▶ _Exercise description_
Scan the material below for every line with the string "Bassa", and copy those lines.

▶ _Data records_
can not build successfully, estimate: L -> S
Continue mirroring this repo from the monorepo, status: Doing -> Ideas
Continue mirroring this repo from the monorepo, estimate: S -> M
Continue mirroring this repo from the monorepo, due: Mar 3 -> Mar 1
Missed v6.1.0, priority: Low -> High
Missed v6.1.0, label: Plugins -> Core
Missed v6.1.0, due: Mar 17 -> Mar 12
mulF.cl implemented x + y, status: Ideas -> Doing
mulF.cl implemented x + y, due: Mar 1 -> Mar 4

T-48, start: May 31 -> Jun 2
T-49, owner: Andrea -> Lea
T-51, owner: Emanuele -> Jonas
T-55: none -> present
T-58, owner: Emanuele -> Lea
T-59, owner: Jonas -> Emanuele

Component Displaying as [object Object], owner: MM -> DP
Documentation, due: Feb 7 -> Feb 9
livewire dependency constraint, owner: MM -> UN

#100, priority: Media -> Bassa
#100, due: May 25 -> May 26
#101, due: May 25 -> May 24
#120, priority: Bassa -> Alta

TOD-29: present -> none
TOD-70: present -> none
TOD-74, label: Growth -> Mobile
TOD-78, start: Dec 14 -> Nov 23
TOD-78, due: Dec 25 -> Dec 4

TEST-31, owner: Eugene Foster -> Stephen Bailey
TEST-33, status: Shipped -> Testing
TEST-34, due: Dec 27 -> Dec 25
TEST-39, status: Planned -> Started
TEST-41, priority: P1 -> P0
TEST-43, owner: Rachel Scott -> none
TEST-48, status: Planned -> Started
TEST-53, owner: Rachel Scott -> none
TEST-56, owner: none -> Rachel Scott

▶ _Task output_
#100, priority: Media -> Bassa
#120, priority: Bassa -> Alta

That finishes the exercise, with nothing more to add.